The $1,000/day number is eye-catching, but the real innovation is their testing approach. They use “scenario testing” with holdout sets — test scripts stored outside the codebase where agents can’t see them, like holdout sets in ML training. This prevents the agent from gaming its own tests.

They also built a “Digital Twin Universe” — behavioral clones of Okta, Jira, and Slack as self-contained Go binaries, generated by dumping API docs into agents. They test against these clones at volume without rate limits.

What banks should steal

I mapped Simon’s 2026 patterns to enterprise financial services adoption. The surprising finding: banks are better positioned than startups for agent adoption, because they already have the testing infrastructure.

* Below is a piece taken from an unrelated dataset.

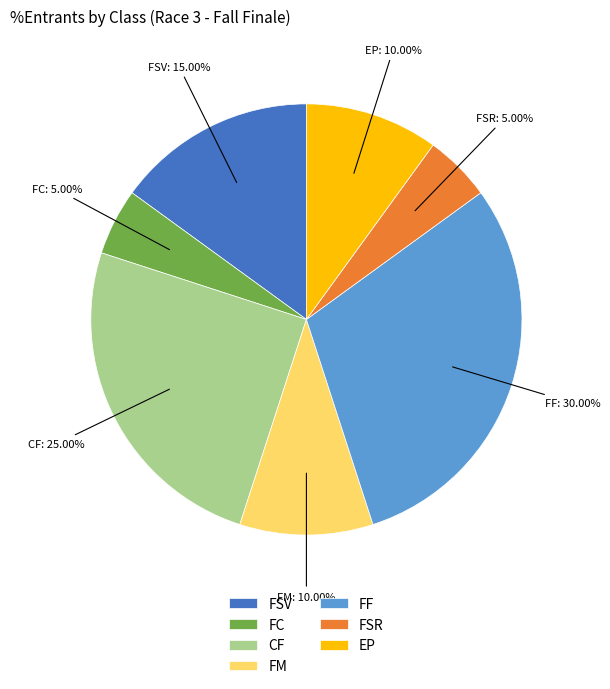

Which has a higher value, FM or FC?

FM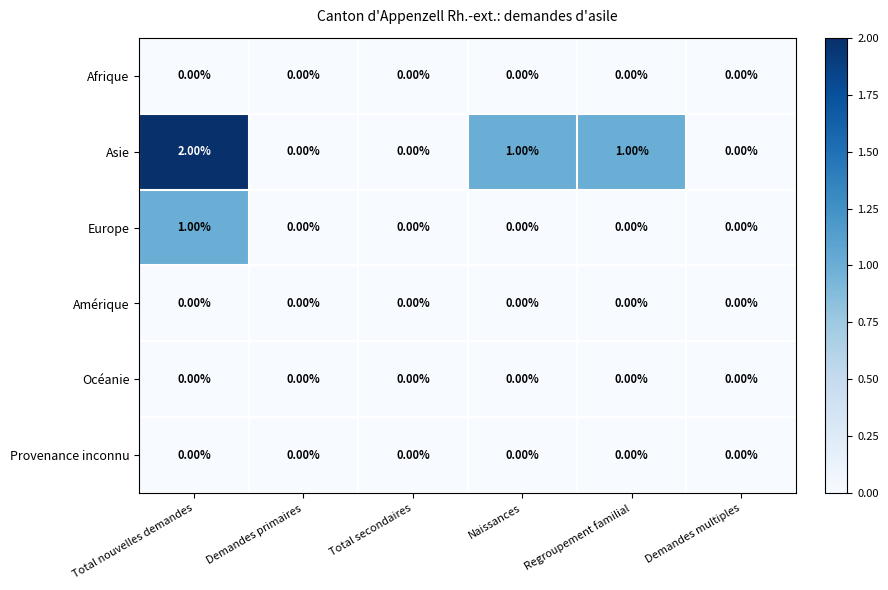

How many categories are shown in the chart?

6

Bank practice	Agent equivalent
Model validation (independent team)	Holdout scenario tests
Stress testing	Digital Twin Universe
Regulatory reporting	Structured proof-of-work artifacts
Audit trail	Immutable DAG logs
Backtesting	Conformance-driven development

The maturity model maps cleanly to a 5-level assessment:

Spicy autocomplete — Copilot suggestions
Agent-assisted — agents write, humans review every line
Agent-driven — agents write and test, humans review selectively
Software factory — agents write, test, and verify; humans design specs
Dark factory — no human writes or reads code

Most banks are at level 1-2. The question isn’t whether to move up — it’s what controls you need at each level, and that’s where existing bank QA culture becomes an asset rather than a drag.

The three threats

Three real supply chain attacks in Q1 2026 should be on every bank CISO’s radar:

LiteLLM credential stealer (March) — malware hidden in a .pth file, activated on install without import. Any bank using LiteLLM for LLM routing had credentials exposed.
Axios RAT (April) — npm package with 101M weekly downloads compromised via stolen token and individually targeted social engineering of maintainers.
Snowflake Cortex sandbox escape (March) — prompt injection in a GitHub README caused an agent to escape Snowflake’s sandbox and execute malware.

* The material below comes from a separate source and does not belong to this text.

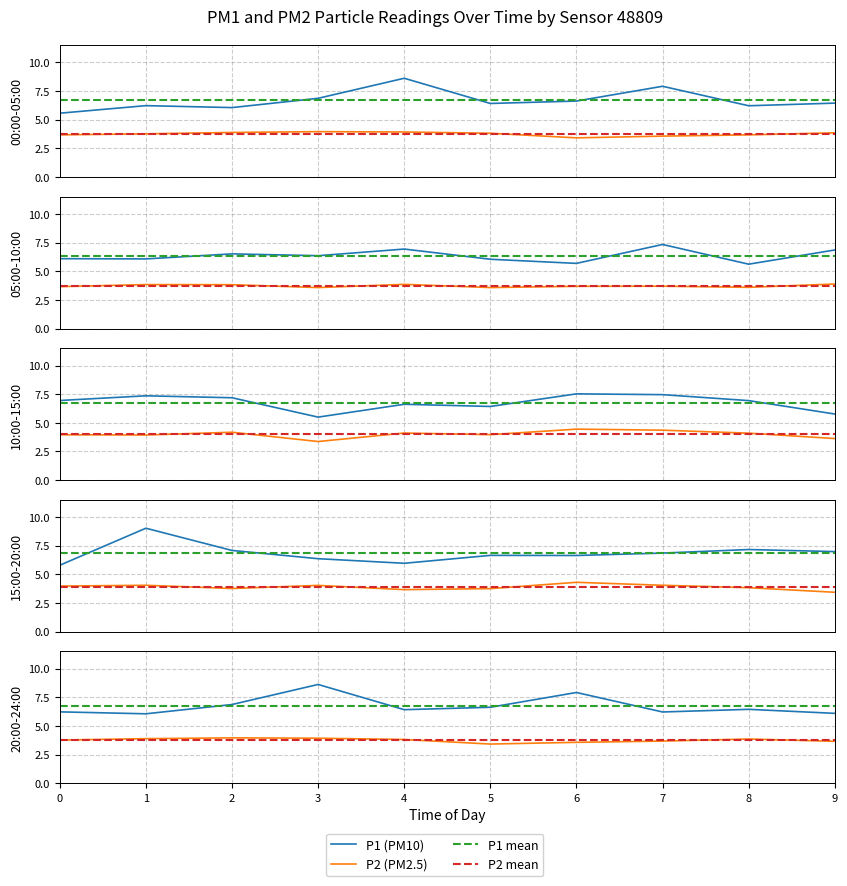

What is the spread (max minus min) of values at 09:30?

3.1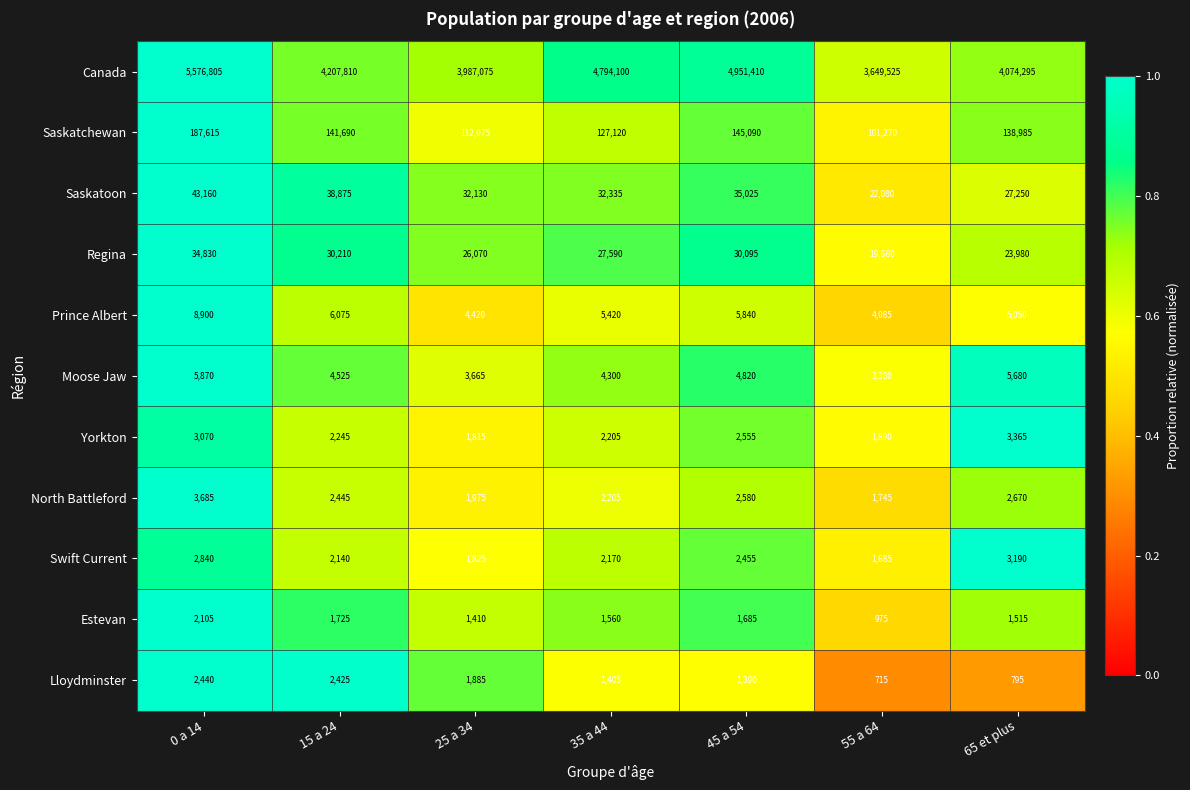

How many distinct data groups are displayed?

11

Meanwhile, Thomas Ptacek writes that “within months, coding agents will drastically alter exploit development economics.” The asymmetry is stark: defenders are debating adoption frameworks while attackers are already running find me zero days against source trees.

The mid-career squeeze

ThoughtWorks ran a retreat on the future of software engineering. Their finding: “Juniors are more profitable than ever — AI gets them past the net-negative phase faster. The real concern is mid-level engineers who came up during the hiring boom and may not have developed the fundamentals.”

Simon echoes this: the technology “is really good for experienced engineers — it amplifies their skills. It’s really good for new engineers — it solves onboarding problems. The problem is the people in the middle.”

For banks with large legacy development teams, this is the workforce planning challenge of the next 3 years.

The meta-lesson

I ran this analysis two ways: Claude Opus read the 5 richest posts in depth and synthesized with consulting judgment. GLM-5.1 processed all 16,181 posts programmatically via keyword extraction.

Opus found the frameworks. GLM found the data points. Neither analysis alone would have been complete. The architect-implementer split applies to analysis, not just code — judgment from the expensive model, volume from the cheap one.

That’s probably the most consultable insight in here: the question isn’t “which AI model should we use?” It’s “which model for which layer of the problem?”